The Department of Veterans Affairs has released a plan to protect the privacy and security of data in its Virtual Lifetime Electronic Record program, according to a notice published in the Federal Register, Government Health IT reports (Mosquera, Government Health IT, 5/11).
In 2009, VA and the Department of Defense launched the VLER program to share health data on veterans and active military personnel with civilian health care providers.
The program initially launched in California before expanding to multiple sites across the U.S. (iHealthBeat, 9/9/11).
Details of Privacy and Security Plan
To protect data in the VLER program, VA's plan recommends:
- Limiting access to databases to individuals whose jobs require it (Bowman, FierceHealthIT, 5/14);
- Requiring information security officers to review and authorize data access requests;
- Regulating data access with security software that uses unique codes and passwords to authenticate users;
- Providing information security training to all staff, including instruction about individual responsibility for safeguarding data confidentiality;
- Restricting physical access to rooms that contain computers with confidential data to authorized staff and protecting those areas with security devices;
- Protecting data transmissions with software and hardware operational systems, such as firewalls and encryption; and
- Maintaining backup computer files at off-site locations (Government Health IT, 5/11).
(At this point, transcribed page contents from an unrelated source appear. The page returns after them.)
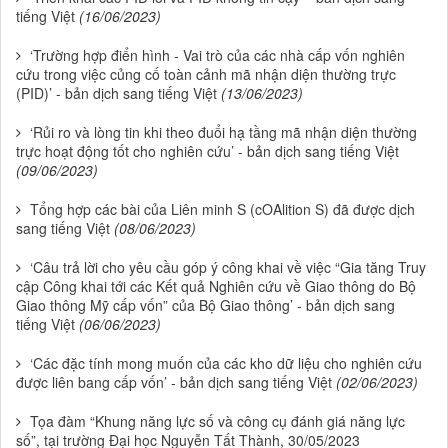
tiếng Việt
(16/06/2023)
‘Trường hợp điển hình - Vai trò của các nhà cấp vốn nghiên
cứu trong việc củng cố toàn cảnh mã nhận diện thường trực
(PID)’ - bản dịch sang tiếng Việt
(13/06/2023)
‘Rủi ro và lòng tin khi theo đuổi hạ tầng mã nhận diện thường
trực hoạt động tốt cho nghiên cứu’ - bản dịch sang tiếng Việt
(09/06/2023)
Tổng hợp các bài của Liên minh S (cOAlition S) đã được dịch
sang tiếng Việt
(08/06/2023)
‘Câu trả lời cho yêu cầu góp ý công khai về việc “Gia tăng Truy
cập Công khai tới các Kết quả Nghiên cứu về Giao thông do Bộ
Giao thông Mỹ cấp vốn” của Bộ Giao thông’ - bản dịch sang
tiếng Việt
(06/06/2023)
‘Các đặc tính mong muốn của các kho dữ liệu cho nghiên cứu
được liên bang cấp vốn’ - bản dịch sang tiếng Việt
(02/06/2023)
Tọa đàm “Khung năng lực số và công cụ đánh giá năng lực
số”, tại trường Đại học Nguyễn Tất Thành, 30/05/2023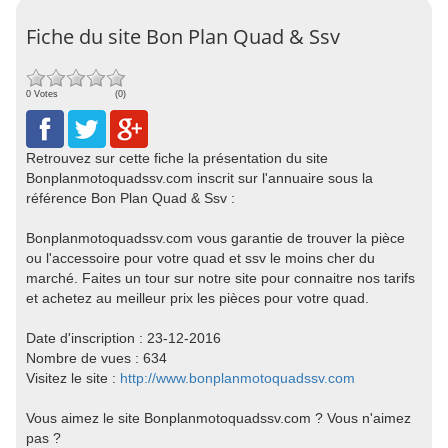
Fiche du site Bon Plan Quad & Ssv
0 Votes
(0)
Retrouvez sur cette fiche la présentation du site
Bonplanmotoquadssv.com inscrit sur l'annuaire sous la
référence Bon Plan Quad & Ssv :
Bonplanmotoquadssv.com vous garantie de trouver la pièce
ou l'accessoire pour votre quad et ssv le moins cher du
marché. Faites un tour sur notre site pour connaitre nos tarifs
et achetez au meilleur prix les pièces pour votre quad.
Date d'inscription : 23-12-2016
Nombre de vues : 634
Visitez le site :
http://www.bonplanmotoquadssv.com
Vous aimez le site Bonplanmotoquadssv.com ? Vous n'aimez
pas ?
VA is accepting public comments on the privacy and security plan until June 11 (Conn , Modern Healthcare, 5/14).
DOD Outlines Plans for Joint EHR System
In related news, the Department of Defense has released a report detailing how federal agencies will develop the proposed joint electronic health record system that will be used by the Military Health System and VA, Modern Healthcare reports.
According to the report, the "envisioned target state" of the joint EHR system is "a coordinated, 'best-of-breed' approach that includes a mix of existing SOA (service-oriented architecture)-compliant capabilities, commercial-off-the-shelf, open-source and custom systems."
The report designates DOD's Manpower Data Center as the "single identity management source" and the department's Defense Information Systems Agency as operator of the EHR system's data centers (Conn , Modern Healthcare, 5/14).